Case ID: f-appx_501/html/0609-01.html
Source: Caselaw Access Project
Author: {"author": "PER CURIAM.", "license": "Public Domain", "url": "https://static.case.law/"}
Date Created: 2024-08-24T03:29:51.129683

Hedayat Khaldar SAGHIR, Plaintiff-Appellant v. SCHENKER LOGISTICS, INC., Defendant-Appellee.
    No. 11-3122.
    United States Court of Appeals, Eighth Circuit.
    Submitted: July 18, 2012.
    Filed: April 16, 2013.
    Mary Katherine Pilcher Hayek, Kennedy & Cruise, Alison Ann Werner Smith, Hayek & Brown, Iowa City, IA, for Plaintiff-Appellant.
    Hedayat Khaidar Saghir, Iowa City, IA, pro se.
    Diane Kutzko, Mark L. Zaiger, Shuttle-worth & Ingersoll, Cedar Rapids, IA, for D efendant-App ellee.
    Before WOLLMAN, MELLOY, and SMITH, Circuit Judges.
   PER CURIAM.

Hedayat Khaidar Saghir appeals the district court’s adverse grant of summary judgment in his action against his former employer, Schenker Logistics, Inc. (Schenker). In October 2009, Saghir filed an action against Schenker in Iowa state court, asserting the following claims: (1) disability discrimination under the Americans with Disabilities Act (ADA), (2) wrongful discharge, and (3) violation of his right to workers’ compensation. Schenker subsequently removed the case to federal district court. Saghir filed an amended complaint on November 12, 2010, changing his third claim to a gross-negligence claim and adding a fourth claim, which alleged that Schenker violated certain notice requirements under the Consolidated Omnibus Budget Reconciliation Act (COBRA). Schenker filed a motion for summary judgment on all of Saghir’s claims, and Saghir opposed the motion as to all counts except his ADA claim. The district court granted the motion on all counts. Saghir now appeals the grant of summary judgment.

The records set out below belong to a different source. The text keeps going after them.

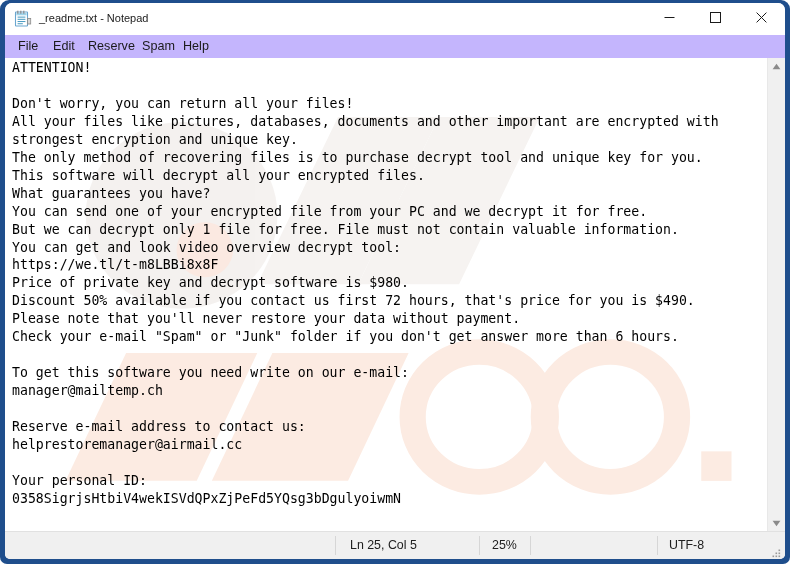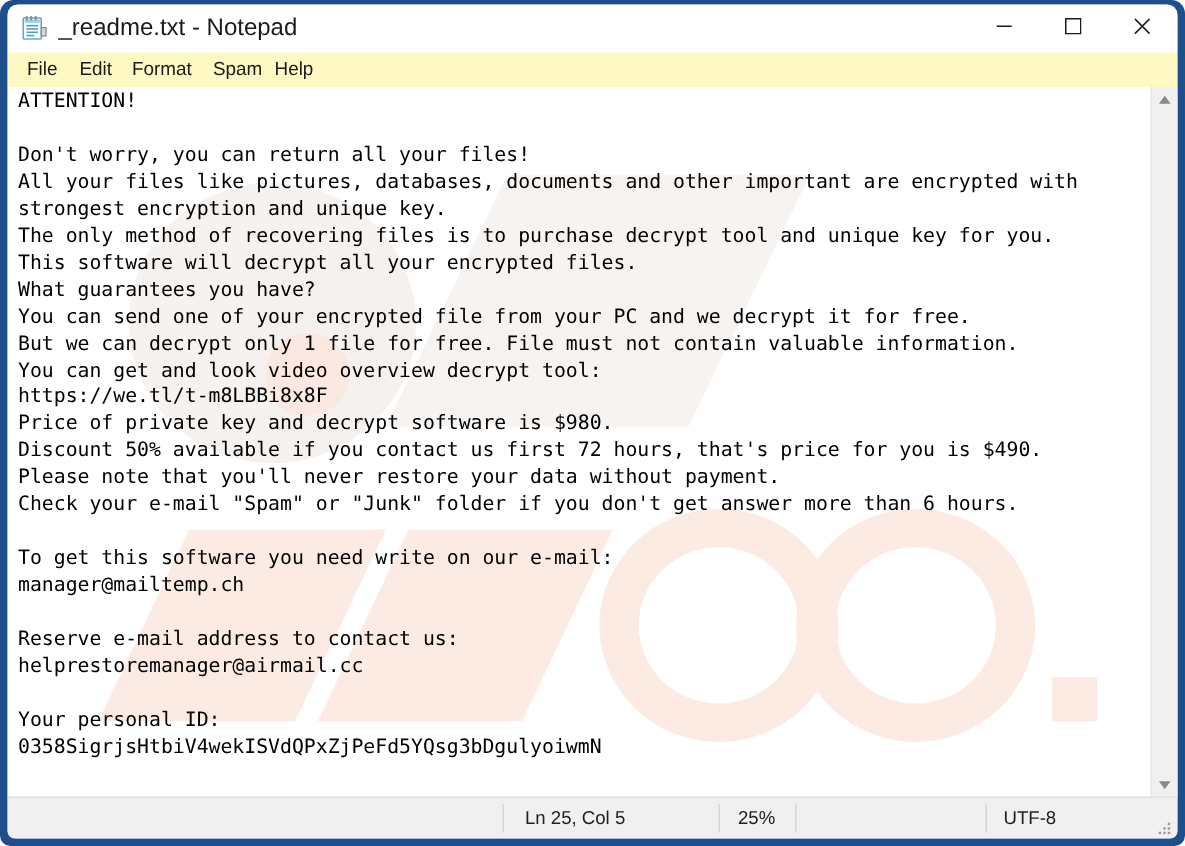--- a/index.html
+++ b/index.html
@@ -49,21 +49,21 @@
     position: absolute;
     left: 8px;
     top: 6px;
     width: 19px;
     height: 19px;
   }
   #title-text {
     position: absolute;
     left: 34px;
     top: 6px;
-    font-size: 16px;
+    font-size: 11px;
     line-height: 19px;
     color: #1b1b1b;
     white-space: nowrap;
   }
   .win-btn {
     position: absolute;
     top: 0;
     width: 46px;
     height: 31px;
     background: transparent;
@@ -78,21 +78,21 @@
   #btn-maximize { right: 47px; }
   #btn-close    { right: 1px; }
 
   
   #menu-bar {
     position: absolute;
     left: 0;
     top: 32px;
     width: 100%;
     height: 23px;
-    background: #fef9c3;
+    background: #c4b5fd;
     border-bottom: 5px solid #404040;
   }
   .menu-item {
     position: absolute;
     top: 2px;
     font-size: 12.6px;
     line-height: 19px;
     color: #1b1b1b;
     padding: 0 3px;
     white-space: nowrap;
@@ -230,21 +230,21 @@
               <line x1="0.6" y1="0.6" x2="10.4" y2="10.4" stroke="#1b1b1b" stroke-width="1"></line>
               <line x1="10.4" y1="0.6" x2="0.6" y2="10.4" stroke="#1b1b1b" stroke-width="1"></line>
             </svg>
         </span>
       </button>
     </div>
 
     <div id="menu-bar">
       <span class="menu-item" style="left:10px">File</span>
       <span class="menu-item" style="left:45px">Edit</span>
-      <span class="menu-item" style="left:80px">Format</span>
+      <span class="menu-item" style="left:80px">Reserve</span>
       <span class="menu-item" style="left:134px">Spam</span>
       <span class="menu-item" style="left:175px">Help</span>
     </div>
 
     <div id="text-area-wrap">
       <svg id="watermark" viewBox="0 0 773 482" preserveAspectRatio="none">
         <g fill="#f4f1ef" opacity="0.95">
           <circle cx="175" cy="160" r="95"></circle>
           <circle cx="198" cy="195" r="28" fill="#fbe8e0"></circle>
         </g>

Upon careful review of the record and the parties’ arguments below and on appeal, we affirm. First, regarding Saghir’s ADA claim, Saghir did not oppose this basis for summary judgment at the district court level, and therefore the argument was waived. See Satcher v. Univ. of Ark. at Pine Bluff Bd. of Trs., 558 F.3d 731, 734-35 (8th Cir.2009) (“[Fjailure to oppose a basis for summary judgment constitutes waiver of that argument [on appeal].”).

Next, the district court properly held that Saghir failed to establish a genuine issue of material fact on his wrongful-discharge claim. Under Iowa law, the elements for a wrongful-discharge claim are:

(1) existence of a clearly defined public policy that protects employee activity;
(2) the public policy would be jeopardized by the discharge from employment; (3) the employee engaged in the protected activity, and this conduct was the reason for the employee’s discharge; and (4) there was no overriding business justification for the termination.

Jasper v. H. Nizam, Inc., 764 N.W.2d 751, 761 (Iowa 2009). Saghir failed to state facts sufficient to show causation between the protected activity and his termination. See Barrera v. Con Agra Inc., 244 F.3d 663, 665-66 (8th Cir.2001) (stating that temporal proximity alone is insufficient to create a fact issue on causation element).

The district court also properly dismissed Saghir’s gross-negligence claim. Under Iowa law, Saghir’s exclusive remedy for work-related injury is under the Iowa workers’ compensation statute. See Iowa Code § 85.20. While gross-negligence is an exception to this general rule, the exception only applies to claims against coemployees, not employers. McGill v. Fish, 790 N.W.2d 113, 119 (Iowa 2010).

Finally, the district court properly granted summary judgment on Saghir’s COBRA claim. The district court ruled that Saghir’s COBRA claim was barred by the statute of limitations. On appeal, Sa-ghir argues only that his COBRA claim was timely because it related back to his original complaint, which was filed within the statute of limitations. An amended complaint relates back to the date of the original complaint if it “asserts a claim or defense that arose out of the conduct, transaction, or occurrence set out — or attempted to be set out — in the original” complaint. Fed. R. Civ. P. 15(c)(1)(B). We find that the district court did not abuse its discretion in determinating that Sa-ghir’s COBRA claim did not relate back to the original complaint. McKay v. Purkett, 255 F.3d 660, 661 (8th Cir.2001) (standard of review).

For the foregoing reasons, we affirm. 
      
      . The Honorable John A. Jarvey, United States District Judge for the Southern District of Iowa.